EXCERPTED TEXT ::
Tensorflow Training Out of Memory and "ValueError: Shapes (None, None, None, 7) and (None, None) are incompatible"

I’m working on a CNN for skin lesion classification. I’m using the ISIC2018 dataset, and my code for fitting the model is below:

classification.load_weights('classification.h5') #reset weights
optimizer = tf.keras.optimizers.SGD(learning_rate=0.1)
classification.compile(optimizer=optimizer, loss="sparse_categorical_crossentropy", metrics=["binary_accuracy", 'MeanSquaredError', 'AUC']) 

callback_list = [tf.keras.callbacks.EarlyStopping(patience=2)]
batchsize=2500
spe = 50 #steps per epoch
epochs = 80
class_train = r"classi/ISIC2018_Task3_Training_Input/ISIC2018_Task3_Training_Input/" 
class_train_gt = pd.read_csv("classi/ISIC2018_Task3_Training_GroundTruth/ISIC2018_Task3_Training_GroundTruth/ISIC2018_Task3_Training_GroundTruth.csv")
organize_images_to_classes(class_train_gt, class_train) #A function I wrote which organizes the images to folders of their corresponding labels

for i in range(epochs+1):
    train_ds = datagen.flow_from_directory(directory=class_train, target_size=(256,256), batch_size=batchsize)
    print(len(train_ds))

    history = classification.fit(x=train_ds, batch_size=len(train_ds), callbacks=callback_list, steps_per_epoch=spe, verbose=1)

    print(f"--------------- Done epoch {i} -----------------")

classification.save_weights("final_class.h5")

Running this outputted:

Found 9104 images belonging to 7 classes.
4
2024-01-05 12:37:52.266460: W external/local_tsl/tsl/framework/cpu_allocator_impl.cc:83] Allocation of 1966080000 exceeds 10% of free system memory.

This is my code for creating my model:

def classi(input_shape):
    inputs = layers.Input(shape=input_shape)
    x = layers.Conv2D(64, 3, padding="same")(inputs)
    x = layers.Activation("relu")(x)
    x = layers.BatchNormalization()(x)
    #classi layers
    for filters in [128, 256, 512]:
        x = layers.Conv2D(filters, 3, padding="same")(x)
        x = layers.Activation("relu")(x)
        x = layers.BatchNormalization()(x)

        x = layers.Conv2D(filters, 3, padding="same")(x)
        x = layers.Activation("relu")(x)
        x = layers.BatchNormalization()(x)

        x = layers.MaxPool2D(3, strides=2, padding="same")(x)

    #output
    output = layers.Dense(7, activation=None)(x)

    model = k.Model(inputs=inputs, outputs=output, name="classification")
    return model

classification = classi((256,256,3))
classification.summary()

classification.save_weights("classification.h5")

However, after ~50 seconds of running the kernel, this error message: ValueError: Shapes (None, None, None, 7) and (None, None) are incompatible and a message was printed out saying the script exceeded the allocated memory (shown above).

I tried increasing the number of batches to 2500 (so each time I do .fit, the model is only trained on 4 images at a time) to minimize the amount of resources spent at one time, but the message kept popping up.

I am also uncertain of what the error message means.

Please help, thanks!

There’s a problem with the way the last Dense layer is emitting the output and hence the problem.

The correct (also the expected) output format is (batch size, num classes) which is (None, 7) in your case.

Please see this link to observe the usage of layers.Flatten() in the model architecture (one way to fix your code).

1 Like

That worked, thanks!

EXERCISE DATA ::
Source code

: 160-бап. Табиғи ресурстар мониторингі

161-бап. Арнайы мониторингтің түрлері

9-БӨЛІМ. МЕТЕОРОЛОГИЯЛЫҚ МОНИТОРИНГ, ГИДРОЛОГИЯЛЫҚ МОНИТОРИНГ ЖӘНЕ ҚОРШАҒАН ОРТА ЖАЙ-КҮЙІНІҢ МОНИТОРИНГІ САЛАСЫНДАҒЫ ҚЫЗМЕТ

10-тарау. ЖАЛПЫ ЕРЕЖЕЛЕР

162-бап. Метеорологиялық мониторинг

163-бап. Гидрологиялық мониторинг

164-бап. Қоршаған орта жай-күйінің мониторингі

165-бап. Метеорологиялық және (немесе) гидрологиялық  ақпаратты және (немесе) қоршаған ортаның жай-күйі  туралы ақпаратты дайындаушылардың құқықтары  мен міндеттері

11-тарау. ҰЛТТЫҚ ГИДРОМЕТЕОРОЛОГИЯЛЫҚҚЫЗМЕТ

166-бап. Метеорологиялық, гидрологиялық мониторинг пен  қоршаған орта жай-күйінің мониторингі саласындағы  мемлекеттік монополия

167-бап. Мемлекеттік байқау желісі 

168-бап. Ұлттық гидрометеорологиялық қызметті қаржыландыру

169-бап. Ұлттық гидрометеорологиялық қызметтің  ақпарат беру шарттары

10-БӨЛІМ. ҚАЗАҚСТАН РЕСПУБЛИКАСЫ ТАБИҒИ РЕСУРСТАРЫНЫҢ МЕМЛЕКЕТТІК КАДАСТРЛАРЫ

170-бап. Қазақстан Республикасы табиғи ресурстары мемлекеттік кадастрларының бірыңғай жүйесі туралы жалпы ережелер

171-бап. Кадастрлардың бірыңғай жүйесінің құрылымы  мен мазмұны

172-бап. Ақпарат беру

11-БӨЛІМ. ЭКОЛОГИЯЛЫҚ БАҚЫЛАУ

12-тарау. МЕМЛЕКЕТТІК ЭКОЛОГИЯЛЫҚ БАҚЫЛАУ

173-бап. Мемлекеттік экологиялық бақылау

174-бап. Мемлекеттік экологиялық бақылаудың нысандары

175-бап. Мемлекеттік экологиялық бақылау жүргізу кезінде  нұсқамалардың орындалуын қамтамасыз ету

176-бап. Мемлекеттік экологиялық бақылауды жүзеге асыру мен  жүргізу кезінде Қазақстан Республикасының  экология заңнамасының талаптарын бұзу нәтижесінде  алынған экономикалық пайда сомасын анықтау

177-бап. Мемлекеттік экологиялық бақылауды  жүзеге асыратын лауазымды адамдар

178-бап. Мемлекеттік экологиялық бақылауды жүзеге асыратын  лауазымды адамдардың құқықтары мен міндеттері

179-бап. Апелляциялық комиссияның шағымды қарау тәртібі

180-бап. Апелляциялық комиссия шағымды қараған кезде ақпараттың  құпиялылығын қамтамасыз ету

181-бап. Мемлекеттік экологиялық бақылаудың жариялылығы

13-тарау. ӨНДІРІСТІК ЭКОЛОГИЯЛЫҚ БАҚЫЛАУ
--
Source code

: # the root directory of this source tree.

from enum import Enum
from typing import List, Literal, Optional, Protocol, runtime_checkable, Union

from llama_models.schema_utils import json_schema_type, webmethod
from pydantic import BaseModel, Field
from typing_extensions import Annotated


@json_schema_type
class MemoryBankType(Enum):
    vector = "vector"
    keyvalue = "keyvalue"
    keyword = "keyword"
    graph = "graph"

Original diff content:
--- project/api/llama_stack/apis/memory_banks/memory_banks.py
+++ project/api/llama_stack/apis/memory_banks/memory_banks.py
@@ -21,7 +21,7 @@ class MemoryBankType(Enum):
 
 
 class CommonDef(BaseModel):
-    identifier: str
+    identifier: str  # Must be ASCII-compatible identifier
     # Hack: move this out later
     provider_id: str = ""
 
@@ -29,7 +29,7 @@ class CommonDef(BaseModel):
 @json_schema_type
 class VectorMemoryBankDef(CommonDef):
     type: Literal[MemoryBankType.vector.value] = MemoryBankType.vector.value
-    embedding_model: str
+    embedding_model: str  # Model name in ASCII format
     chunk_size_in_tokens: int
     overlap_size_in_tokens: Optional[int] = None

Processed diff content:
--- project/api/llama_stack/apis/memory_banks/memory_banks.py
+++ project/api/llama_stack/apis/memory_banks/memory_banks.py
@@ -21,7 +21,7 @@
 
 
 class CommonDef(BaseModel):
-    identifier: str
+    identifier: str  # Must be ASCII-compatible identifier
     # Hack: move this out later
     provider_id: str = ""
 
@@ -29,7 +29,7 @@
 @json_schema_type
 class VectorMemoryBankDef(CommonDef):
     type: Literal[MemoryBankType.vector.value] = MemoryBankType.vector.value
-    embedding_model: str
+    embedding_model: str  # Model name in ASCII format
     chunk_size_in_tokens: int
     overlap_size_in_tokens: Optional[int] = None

WHAT THIS TASK INVOLVES :: Print the TensorFlow thread word for word, from "I’m working on" down to "optimizer = tf.keras.optimizers.SGD(learning_rate=0.1)". The rows come from a different source than the TensorFlow thread.

EXERCISE RESPONSE ::
I’m working on a CNN for skin lesion classification. I’m using the ISIC2018 dataset, and my code for fitting the model is below:

classification.load_weights('classification.h5') #reset weights
optimizer = tf.keras.optimizers.SGD(learning_rate=0.1)